→ Action item: Set down each line of the data below exactly.

→ Exercise data:

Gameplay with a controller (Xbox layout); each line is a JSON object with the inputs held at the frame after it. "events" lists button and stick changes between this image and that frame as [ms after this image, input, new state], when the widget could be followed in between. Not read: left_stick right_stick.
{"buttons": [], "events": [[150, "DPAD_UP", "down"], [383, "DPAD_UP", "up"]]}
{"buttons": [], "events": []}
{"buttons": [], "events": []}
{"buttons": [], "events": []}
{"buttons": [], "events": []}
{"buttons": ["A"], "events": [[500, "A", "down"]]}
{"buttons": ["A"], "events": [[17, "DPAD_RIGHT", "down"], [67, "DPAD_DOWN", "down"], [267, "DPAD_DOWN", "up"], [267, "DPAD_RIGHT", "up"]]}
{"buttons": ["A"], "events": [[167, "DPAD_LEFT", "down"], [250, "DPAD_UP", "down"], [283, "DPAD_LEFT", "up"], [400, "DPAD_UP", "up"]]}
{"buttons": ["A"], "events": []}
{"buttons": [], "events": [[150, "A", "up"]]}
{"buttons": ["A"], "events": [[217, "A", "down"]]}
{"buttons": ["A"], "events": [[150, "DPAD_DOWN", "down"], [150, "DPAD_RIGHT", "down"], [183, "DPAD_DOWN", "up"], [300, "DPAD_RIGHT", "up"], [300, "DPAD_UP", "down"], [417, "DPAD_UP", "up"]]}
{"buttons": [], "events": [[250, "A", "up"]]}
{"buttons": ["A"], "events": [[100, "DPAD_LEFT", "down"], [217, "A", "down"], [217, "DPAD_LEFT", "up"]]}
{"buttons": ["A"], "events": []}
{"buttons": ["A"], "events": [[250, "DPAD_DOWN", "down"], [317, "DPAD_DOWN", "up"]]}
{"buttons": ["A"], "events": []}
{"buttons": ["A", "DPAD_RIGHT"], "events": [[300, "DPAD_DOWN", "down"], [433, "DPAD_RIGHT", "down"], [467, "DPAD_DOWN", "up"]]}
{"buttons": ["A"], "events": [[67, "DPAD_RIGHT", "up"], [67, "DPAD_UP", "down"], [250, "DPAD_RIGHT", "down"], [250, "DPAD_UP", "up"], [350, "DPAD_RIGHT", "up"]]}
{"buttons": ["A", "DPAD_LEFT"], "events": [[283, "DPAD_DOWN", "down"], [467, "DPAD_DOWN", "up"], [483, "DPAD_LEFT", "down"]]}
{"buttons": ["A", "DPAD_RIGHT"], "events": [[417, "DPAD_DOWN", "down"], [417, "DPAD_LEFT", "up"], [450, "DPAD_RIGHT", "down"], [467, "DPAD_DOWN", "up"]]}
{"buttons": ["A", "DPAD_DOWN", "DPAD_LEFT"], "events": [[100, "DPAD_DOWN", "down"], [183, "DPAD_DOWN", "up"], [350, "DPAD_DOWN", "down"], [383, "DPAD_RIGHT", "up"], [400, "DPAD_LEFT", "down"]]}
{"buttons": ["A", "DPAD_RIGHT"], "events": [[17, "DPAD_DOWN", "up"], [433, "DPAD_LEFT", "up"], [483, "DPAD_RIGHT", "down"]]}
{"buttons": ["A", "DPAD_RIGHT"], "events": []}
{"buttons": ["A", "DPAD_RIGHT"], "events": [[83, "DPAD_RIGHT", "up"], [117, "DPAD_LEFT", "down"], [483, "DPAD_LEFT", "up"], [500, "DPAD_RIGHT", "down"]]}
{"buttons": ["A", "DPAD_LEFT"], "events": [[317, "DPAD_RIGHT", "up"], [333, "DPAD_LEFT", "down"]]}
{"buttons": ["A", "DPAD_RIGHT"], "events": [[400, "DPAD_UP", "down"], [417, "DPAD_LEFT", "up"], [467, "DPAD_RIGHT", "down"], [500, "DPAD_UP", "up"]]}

→ Answer below:
Gameplay with a controller (Xbox layout); each line is a JSON object with the inputs held at the frame after it. "events" lists button and stick changes between this image and that frame as [ms after this image, input, new state], when the widget could be followed in between. Not read: left_stick right_stick.
{"buttons": [], "events": [[150, "DPAD_UP", "down"], [383, "DPAD_UP", "up"]]}
{"buttons": [], "events": []}
{"buttons": [], "events": []}
{"buttons": [], "events": []}
{"buttons": [], "events": []}
{"buttons": ["A"], "events": [[500, "A", "down"]]}
{"buttons": ["A"], "events": [[17, "DPAD_RIGHT", "down"], [67, "DPAD_DOWN", "down"], [267, "DPAD_DOWN", "up"], [267, "DPAD_RIGHT", "up"]]}
{"buttons": ["A"], "events": [[167, "DPAD_LEFT", "down"], [250, "DPAD_UP", "down"], [283, "DPAD_LEFT", "up"], [400, "DPAD_UP", "up"]]}
{"buttons": ["A"], "events": []}
{"buttons": [], "events": [[150, "A", "up"]]}
{"buttons": ["A"], "events": [[217, "A", "down"]]}
{"buttons": ["A"], "events": [[150, "DPAD_DOWN", "down"], [150, "DPAD_RIGHT", "down"], [183, "DPAD_DOWN", "up"], [300, "DPAD_RIGHT", "up"], [300, "DPAD_UP", "down"], [417, "DPAD_UP", "up"]]}
{"buttons": [], "events": [[250, "A", "up"]]}
{"buttons": ["A"], "events": [[100, "DPAD_LEFT", "down"], [217, "A", "down"], [217, "DPAD_LEFT", "up"]]}
{"buttons": ["A"], "events": []}
{"buttons": ["A"], "events": [[250, "DPAD_DOWN", "down"], [317, "DPAD_DOWN", "up"]]}
{"buttons": ["A"], "events": []}
{"buttons": ["A", "DPAD_RIGHT"], "events": [[300, "DPAD_DOWN", "down"], [433, "DPAD_RIGHT", "down"], [467, "DPAD_DOWN", "up"]]}
{"buttons": ["A"], "events": [[67, "DPAD_RIGHT", "up"], [67, "DPAD_UP", "down"], [250, "DPAD_RIGHT", "down"], [250, "DPAD_UP", "up"], [350, "DPAD_RIGHT", "up"]]}
{"buttons": ["A", "DPAD_LEFT"], "events": [[283, "DPAD_DOWN", "down"], [467, "DPAD_DOWN", "up"], [483, "DPAD_LEFT", "down"]]}
{"buttons": ["A", "DPAD_RIGHT"], "events": [[417, "DPAD_DOWN", "down"], [417, "DPAD_LEFT", "up"], [450, "DPAD_RIGHT", "down"], [467, "DPAD_DOWN", "up"]]}
{"buttons": ["A", "DPAD_DOWN", "DPAD_LEFT"], "events": [[100, "DPAD_DOWN", "down"], [183, "DPAD_DOWN", "up"], [350, "DPAD_DOWN", "down"], [383, "DPAD_RIGHT", "up"], [400, "DPAD_LEFT", "down"]]}
{"buttons": ["A", "DPAD_RIGHT"], "events": [[17, "DPAD_DOWN", "up"], [433, "DPAD_LEFT", "up"], [483, "DPAD_RIGHT", "down"]]}
{"buttons": ["A", "DPAD_RIGHT"], "events": []}
{"buttons": ["A", "DPAD_RIGHT"], "events": [[83, "DPAD_RIGHT", "up"], [117, "DPAD_LEFT", "down"], [483, "DPAD_LEFT", "up"], [500, "DPAD_RIGHT", "down"]]}
{"buttons": ["A", "DPAD_LEFT"], "events": [[317, "DPAD_RIGHT", "up"], [333, "DPAD_LEFT", "down"]]}
{"buttons": ["A", "DPAD_RIGHT"], "events": [[400, "DPAD_UP", "down"], [417, "DPAD_LEFT", "up"], [467, "DPAD_RIGHT", "down"], [500, "DPAD_UP", "up"]]}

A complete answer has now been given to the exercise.